- _Problem details_
Give again, word for word, every line below from the one that has "right shoulder: (250, 114)" through the one that has "right knee: (287, 591)", both included, and no others.

- _Exercise data_
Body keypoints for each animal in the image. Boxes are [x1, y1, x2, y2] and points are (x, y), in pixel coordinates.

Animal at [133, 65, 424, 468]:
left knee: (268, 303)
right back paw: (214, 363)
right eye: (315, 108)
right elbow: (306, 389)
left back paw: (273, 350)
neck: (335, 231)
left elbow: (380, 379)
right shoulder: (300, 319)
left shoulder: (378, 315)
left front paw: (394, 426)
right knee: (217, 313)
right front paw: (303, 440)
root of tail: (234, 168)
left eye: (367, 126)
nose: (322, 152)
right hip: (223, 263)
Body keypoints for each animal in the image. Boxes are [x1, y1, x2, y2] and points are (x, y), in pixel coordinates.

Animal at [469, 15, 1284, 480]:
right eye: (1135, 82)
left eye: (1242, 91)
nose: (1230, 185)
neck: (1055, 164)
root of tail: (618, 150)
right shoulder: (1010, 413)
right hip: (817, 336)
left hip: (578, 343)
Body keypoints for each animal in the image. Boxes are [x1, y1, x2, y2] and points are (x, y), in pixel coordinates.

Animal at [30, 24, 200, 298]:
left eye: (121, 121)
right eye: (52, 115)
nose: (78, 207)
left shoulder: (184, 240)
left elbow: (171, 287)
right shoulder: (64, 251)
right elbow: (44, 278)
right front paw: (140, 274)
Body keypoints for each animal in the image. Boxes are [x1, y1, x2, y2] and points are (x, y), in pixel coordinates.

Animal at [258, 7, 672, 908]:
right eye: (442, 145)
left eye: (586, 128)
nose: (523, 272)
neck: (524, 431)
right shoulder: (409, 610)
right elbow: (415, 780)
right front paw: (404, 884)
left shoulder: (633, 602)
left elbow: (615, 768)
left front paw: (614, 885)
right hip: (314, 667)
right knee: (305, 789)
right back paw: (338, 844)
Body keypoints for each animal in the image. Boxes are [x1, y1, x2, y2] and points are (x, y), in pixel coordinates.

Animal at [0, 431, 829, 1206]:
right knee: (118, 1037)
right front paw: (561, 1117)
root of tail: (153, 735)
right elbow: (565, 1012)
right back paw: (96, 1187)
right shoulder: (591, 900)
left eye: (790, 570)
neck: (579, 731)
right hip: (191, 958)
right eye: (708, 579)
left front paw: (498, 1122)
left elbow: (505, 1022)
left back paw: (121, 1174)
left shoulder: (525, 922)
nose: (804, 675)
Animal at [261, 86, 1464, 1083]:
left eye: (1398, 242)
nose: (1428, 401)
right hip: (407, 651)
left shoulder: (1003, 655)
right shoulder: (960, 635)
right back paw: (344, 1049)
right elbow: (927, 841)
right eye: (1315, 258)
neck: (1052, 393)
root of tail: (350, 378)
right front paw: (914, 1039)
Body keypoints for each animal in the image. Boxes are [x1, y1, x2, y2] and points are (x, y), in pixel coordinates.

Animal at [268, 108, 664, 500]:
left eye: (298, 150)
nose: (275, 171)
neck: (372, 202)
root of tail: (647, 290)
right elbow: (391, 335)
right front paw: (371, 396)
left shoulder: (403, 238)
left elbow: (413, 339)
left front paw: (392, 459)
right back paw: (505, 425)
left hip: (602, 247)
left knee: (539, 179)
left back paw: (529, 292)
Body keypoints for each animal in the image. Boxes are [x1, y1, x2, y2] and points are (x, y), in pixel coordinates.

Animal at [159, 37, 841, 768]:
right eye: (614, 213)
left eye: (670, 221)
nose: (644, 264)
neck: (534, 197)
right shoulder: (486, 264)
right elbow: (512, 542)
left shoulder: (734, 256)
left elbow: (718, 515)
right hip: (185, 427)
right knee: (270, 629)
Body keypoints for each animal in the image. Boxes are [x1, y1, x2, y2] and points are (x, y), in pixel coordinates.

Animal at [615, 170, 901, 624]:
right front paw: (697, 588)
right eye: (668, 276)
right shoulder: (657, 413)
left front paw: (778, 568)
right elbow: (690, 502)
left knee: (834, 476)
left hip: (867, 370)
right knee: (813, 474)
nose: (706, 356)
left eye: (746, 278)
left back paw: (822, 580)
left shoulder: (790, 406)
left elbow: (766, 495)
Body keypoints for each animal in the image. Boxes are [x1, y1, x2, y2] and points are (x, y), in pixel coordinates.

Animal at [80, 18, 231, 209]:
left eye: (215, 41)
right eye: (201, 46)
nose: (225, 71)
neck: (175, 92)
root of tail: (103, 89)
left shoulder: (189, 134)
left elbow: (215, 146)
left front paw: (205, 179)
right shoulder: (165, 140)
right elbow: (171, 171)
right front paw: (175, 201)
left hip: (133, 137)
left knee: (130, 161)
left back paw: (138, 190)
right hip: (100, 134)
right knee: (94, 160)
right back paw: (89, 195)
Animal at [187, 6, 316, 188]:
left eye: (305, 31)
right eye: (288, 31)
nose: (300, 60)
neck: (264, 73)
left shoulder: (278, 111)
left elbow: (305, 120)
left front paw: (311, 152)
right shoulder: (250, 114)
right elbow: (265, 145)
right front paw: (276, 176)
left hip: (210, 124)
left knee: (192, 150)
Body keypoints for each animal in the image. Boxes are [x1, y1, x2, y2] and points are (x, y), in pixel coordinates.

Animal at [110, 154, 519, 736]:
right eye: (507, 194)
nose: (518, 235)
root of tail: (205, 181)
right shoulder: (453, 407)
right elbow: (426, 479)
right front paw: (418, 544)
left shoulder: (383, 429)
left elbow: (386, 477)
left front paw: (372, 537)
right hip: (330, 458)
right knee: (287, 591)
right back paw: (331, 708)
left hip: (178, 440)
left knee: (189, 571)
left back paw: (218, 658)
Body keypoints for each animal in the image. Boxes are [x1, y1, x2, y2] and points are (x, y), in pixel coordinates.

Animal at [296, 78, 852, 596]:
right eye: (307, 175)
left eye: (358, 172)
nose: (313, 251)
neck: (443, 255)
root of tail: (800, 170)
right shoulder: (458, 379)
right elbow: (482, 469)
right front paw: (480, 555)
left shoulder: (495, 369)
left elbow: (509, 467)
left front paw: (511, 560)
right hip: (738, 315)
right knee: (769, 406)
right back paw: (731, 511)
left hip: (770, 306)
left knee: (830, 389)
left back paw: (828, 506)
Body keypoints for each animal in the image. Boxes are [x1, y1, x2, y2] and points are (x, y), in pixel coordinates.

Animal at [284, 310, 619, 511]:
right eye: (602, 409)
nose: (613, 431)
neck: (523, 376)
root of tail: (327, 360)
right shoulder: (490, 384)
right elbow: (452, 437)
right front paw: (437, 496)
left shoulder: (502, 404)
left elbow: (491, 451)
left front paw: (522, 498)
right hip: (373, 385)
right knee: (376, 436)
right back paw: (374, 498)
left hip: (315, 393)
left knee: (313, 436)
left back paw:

- _Solution to this exercise_
right shoulder: (250, 114)
right elbow: (265, 145)
right front paw: (276, 176)
left hip: (210, 124)
left knee: (192, 150)
Body keypoints for each animal in the image. Boxes are [x1, y1, x2, y2] and points are (x, y), in pixel coordinates.

Animal at [110, 154, 519, 736]:
right eye: (507, 194)
nose: (518, 235)
root of tail: (205, 181)
right shoulder: (453, 407)
right elbow: (426, 479)
right front paw: (418, 544)
left shoulder: (383, 429)
left elbow: (386, 477)
left front paw: (372, 537)
right hip: (330, 458)
right knee: (287, 591)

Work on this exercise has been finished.